(Data records)
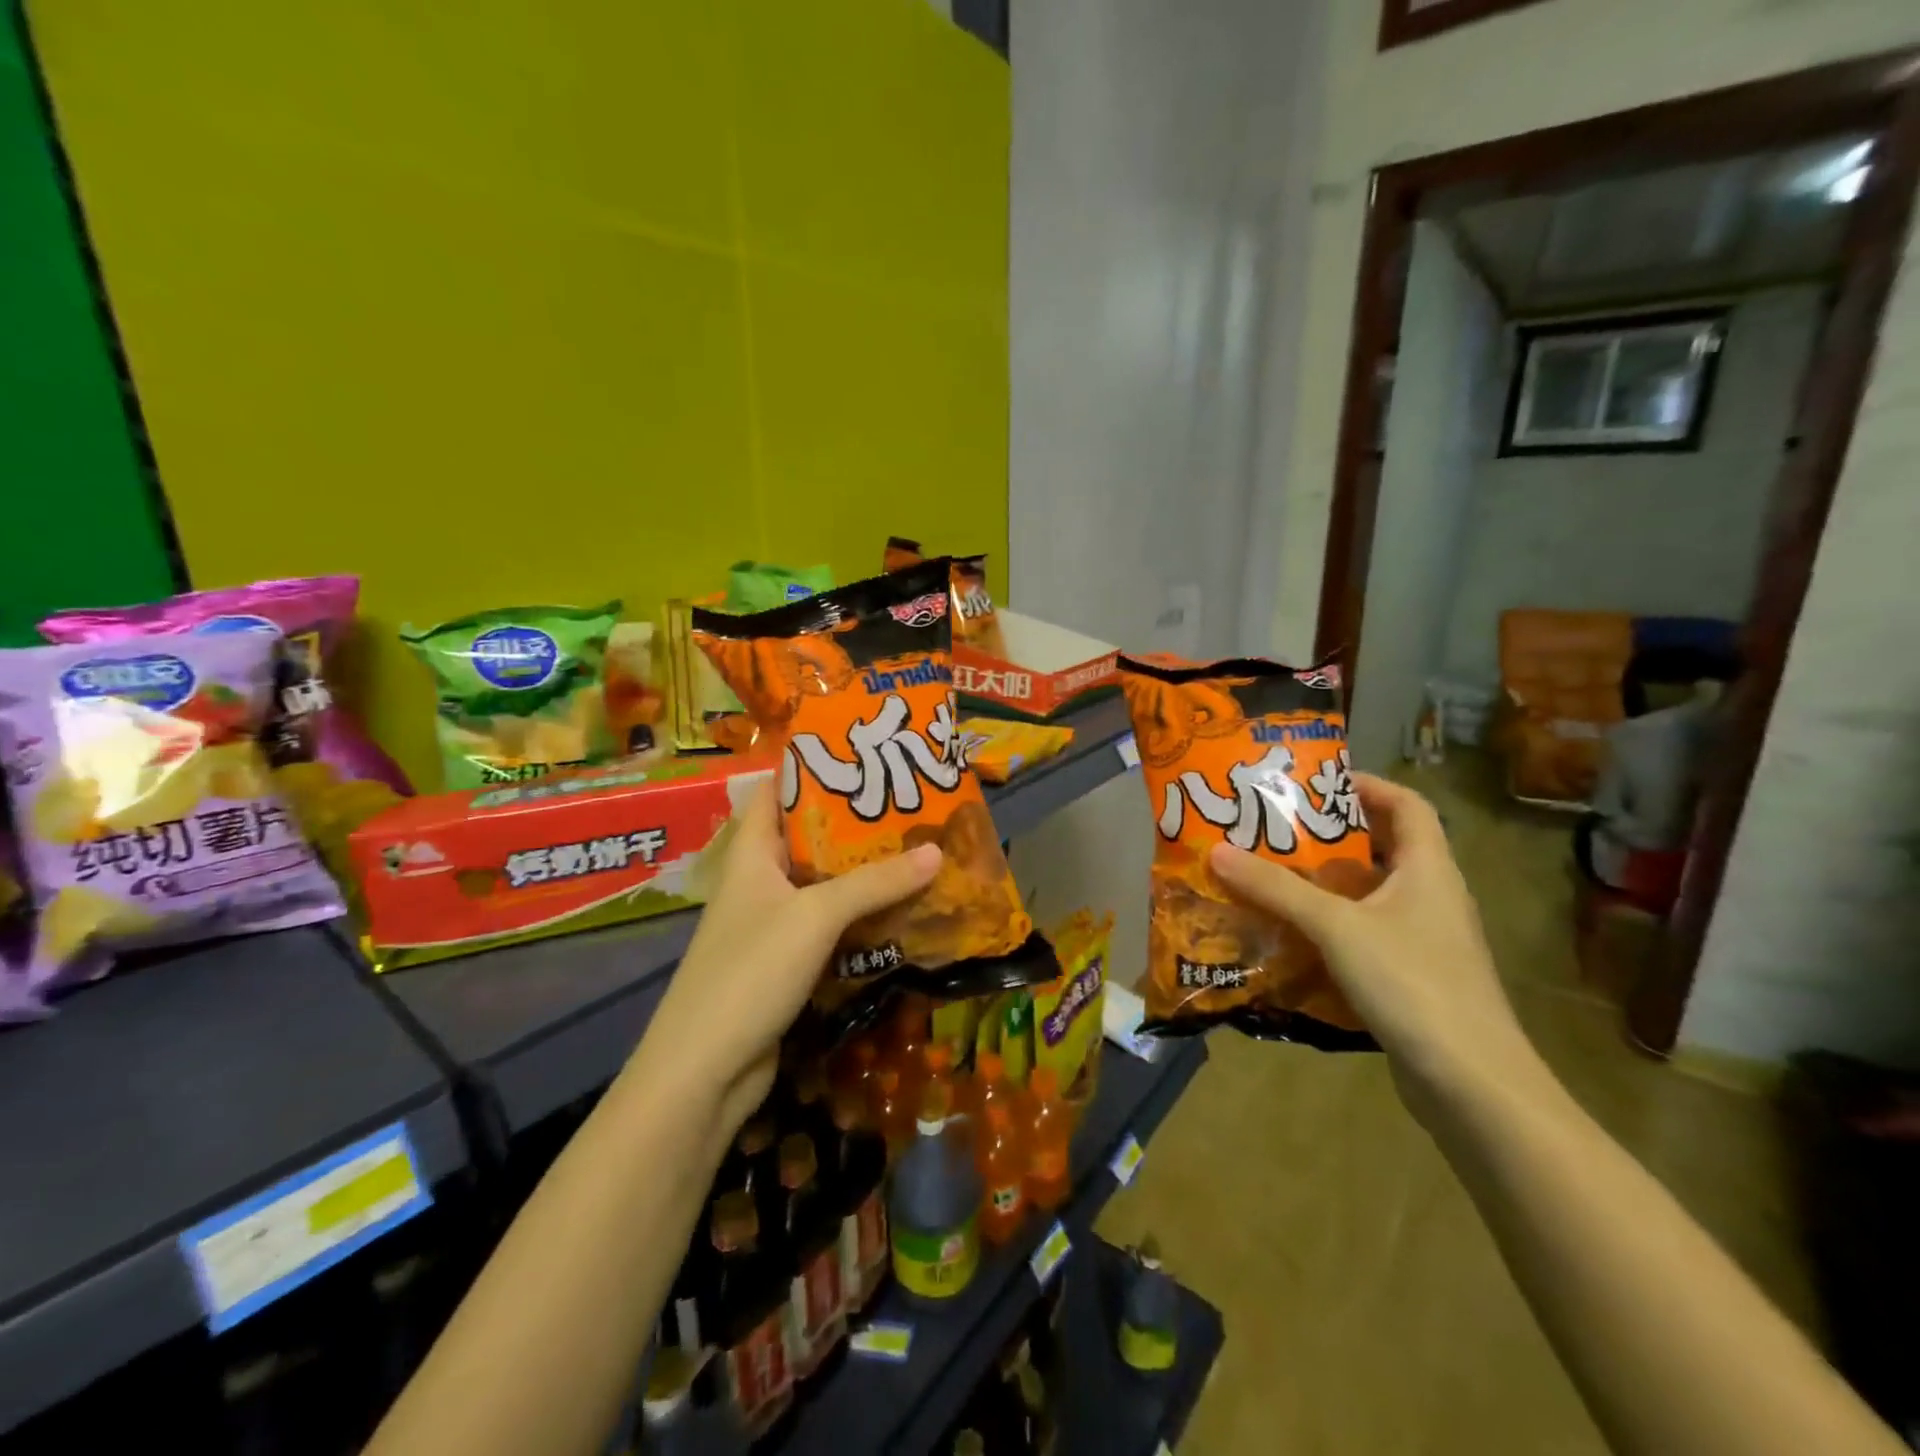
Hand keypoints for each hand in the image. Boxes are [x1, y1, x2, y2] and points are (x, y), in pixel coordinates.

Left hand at [634, 781, 940, 1137]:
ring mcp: (771, 926)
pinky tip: (901, 911)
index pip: (774, 792)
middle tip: (908, 805)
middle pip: (807, 838)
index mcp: (750, 854)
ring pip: (823, 886)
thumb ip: (875, 882)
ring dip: (864, 873)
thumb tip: (937, 851)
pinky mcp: (786, 964)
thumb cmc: (750, 971)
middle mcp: (759, 883)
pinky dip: (861, 917)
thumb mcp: (815, 915)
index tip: (860, 754)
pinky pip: (830, 927)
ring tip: (917, 851)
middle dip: (854, 823)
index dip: (809, 768)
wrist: (703, 1072)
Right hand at [1209, 773, 1538, 1119]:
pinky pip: (1366, 934)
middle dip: (1331, 834)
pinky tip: (1291, 935)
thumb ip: (1276, 888)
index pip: (1408, 804)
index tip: (1314, 784)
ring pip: (1371, 894)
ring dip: (1326, 883)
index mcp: (1429, 868)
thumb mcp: (1336, 926)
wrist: (1472, 1083)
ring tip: (1272, 875)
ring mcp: (1425, 939)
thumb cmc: (1412, 982)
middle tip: (1275, 829)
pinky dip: (1331, 926)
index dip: (1366, 785)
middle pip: (1384, 846)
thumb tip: (1217, 851)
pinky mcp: (1413, 976)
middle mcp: (1432, 896)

DESCRIPTION OF THE TASK:
The lines beginning with the one that holds "pinky pip: (830, 927)" and ending with the last line of the data above are to be reproduced exactly, and nothing else.

EXERCISE OUTPUT:
pinky pip: (830, 927)
ring tip: (917, 851)
middle dip: (854, 823)
index dip: (809, 768)
wrist: (703, 1072)
Right hand at [1209, 773, 1538, 1119]:
pinky pip: (1366, 934)
middle dip: (1331, 834)
pinky tip: (1291, 935)
thumb ip: (1276, 888)
index pip: (1408, 804)
index tip: (1314, 784)
ring pip: (1371, 894)
ring dip: (1326, 883)
index mcp: (1429, 868)
thumb mcp: (1336, 926)
wrist: (1472, 1083)
ring tip: (1272, 875)
ring mcp: (1425, 939)
thumb cmc: (1412, 982)
middle tip: (1275, 829)
pinky dip: (1331, 926)
index dip: (1366, 785)
middle pip: (1384, 846)
thumb tip: (1217, 851)
pinky mcp: (1413, 976)
middle mcp: (1432, 896)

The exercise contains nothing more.